Taymyr and her sister ship were built for the purpose of thoroughly exploring the uncharted areas of the Northern Sea Route. This venture became known as the Arctic Ocean Hydrographic Expedition.

==Surveys==
The first of a series of surveys began in the autumn of 1910, when Taymyr and Vaygach left Vladivostok. They entered the Chukchi Sea with scientists on board and began their exploration. For the next five years, these icebreakers went on sounding and carrying on vital surveys during the thaw. Before every winter, when ice conditions became too bad, they returned to Vladivostok and waited for the spring. In 1911 the scientists and crew aboard Vaygach and Taymyr made the first Russian landing on Wrangel Island.

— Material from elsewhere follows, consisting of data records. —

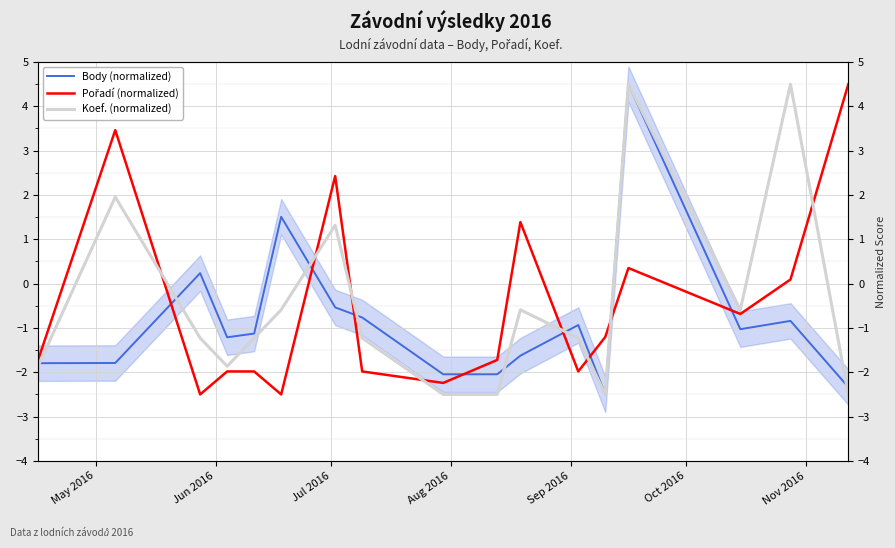

What is the sum of all Body (normalized) values?

-14.3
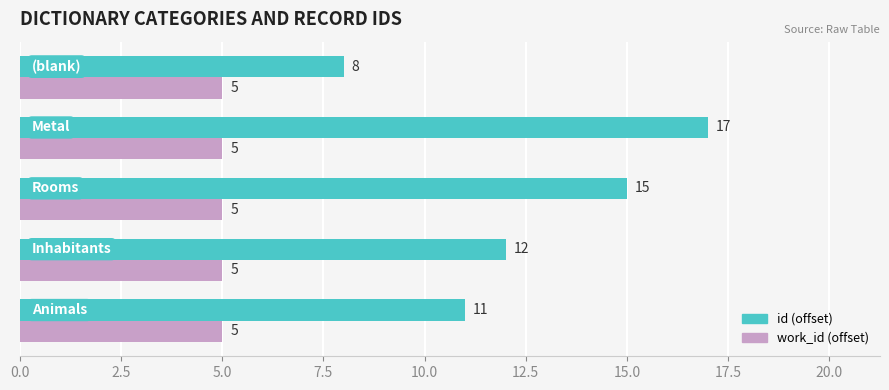

What is the greatest value displayed?

17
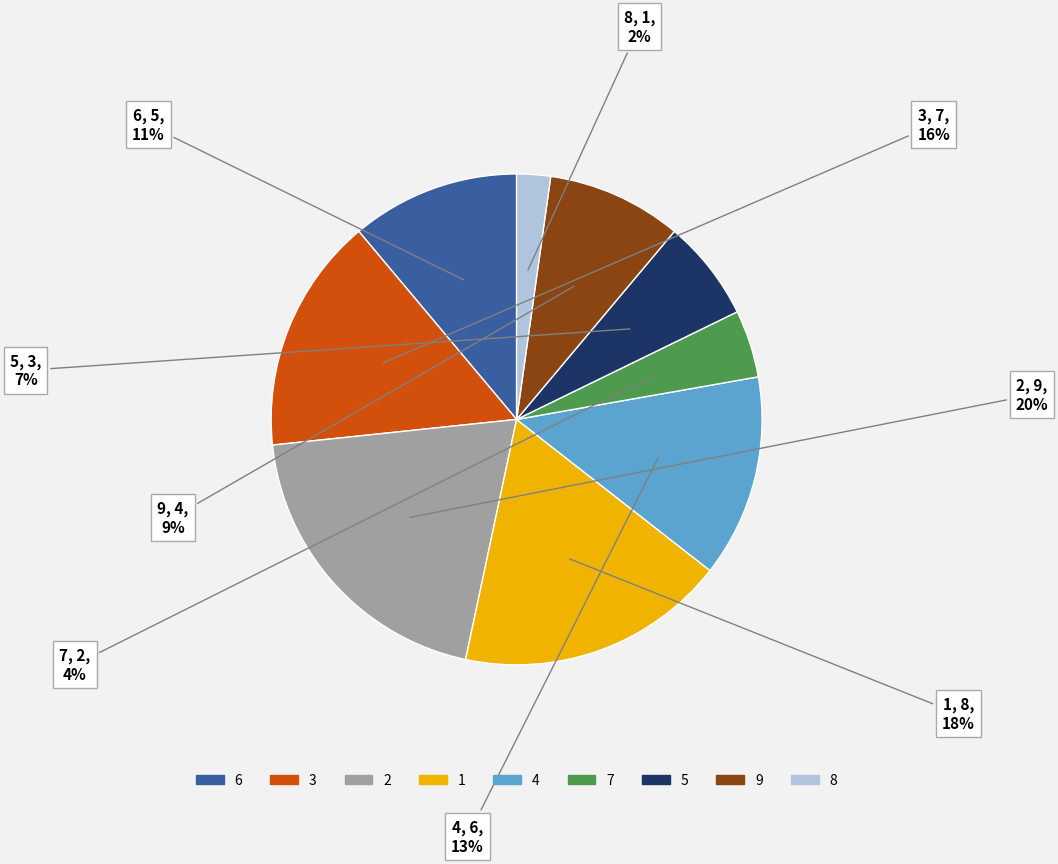

Approximately how many times larger is the value at 6 compared to 9?

1.2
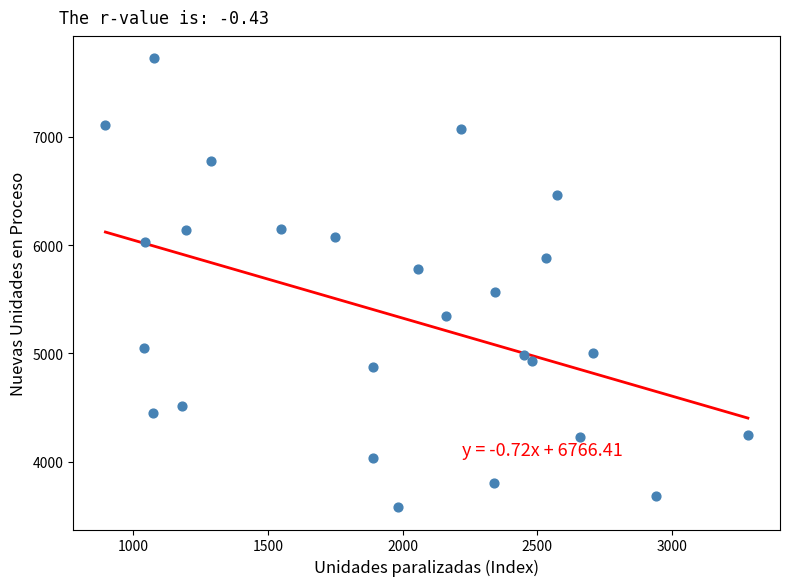

What Y value in the scatter plot is closest to 5652?

5567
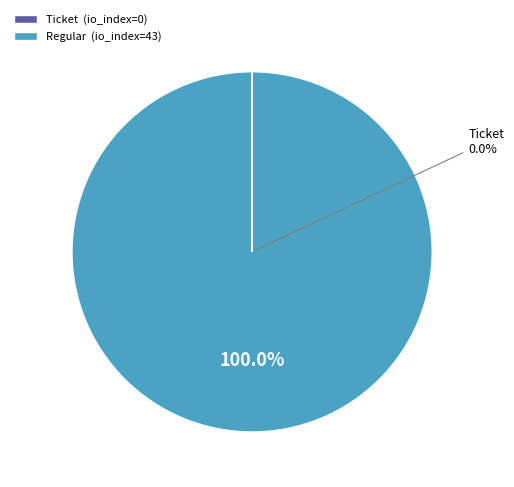

Between tx_type: Ticket (io_index=0) and tx_type: Regular (io_index=43), which is larger?

tx_type: Regular (io_index=43)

In 1914, Boris Vilkitsky was both the captain of Taymyr and the leader of the Arctic Ocean Hydrographic Expedition. The purpose of the icebreakers Taymyr and Vaygach was to force the whole Northern Passage in order to reach Arkhangelsk. Severe weather and ice conditions, however, didn't allow them to cross the Kara Sea and they were forced to winter at Bukhta Dika, close to the Firnley Islands. Thus the sister icebreakers were able to complete the passage only in 1915. They were warmly welcomed in Arkhangelsk upon their arrival.

Some of the biggest successes of the expedition were the accurate charting of the Northern Sea Route and the discovery of Severnaya Zemlya in 1913. Taymyr and Vaygach were considered the best icebreakers in the world at the time.

The first scientific drifting ice station in the world, North Pole-1 was established on 21 May 1937 some 20 km from the North Pole by the expedition into the high latitudes Sever-1, led by Otto Schmidt. NP-1 operated for nine months, during which the ice floe passed 2850 km. On 19 February 1938, Taimyr, along with took off four polar explorers from the station, who immediately became famous in the USSR and were awarded titles Hero of the Soviet Union.

==Nuclear vessels==
A nuclear icebreaker as well as a class of nuclear-powered river icebreakers was named in 1988.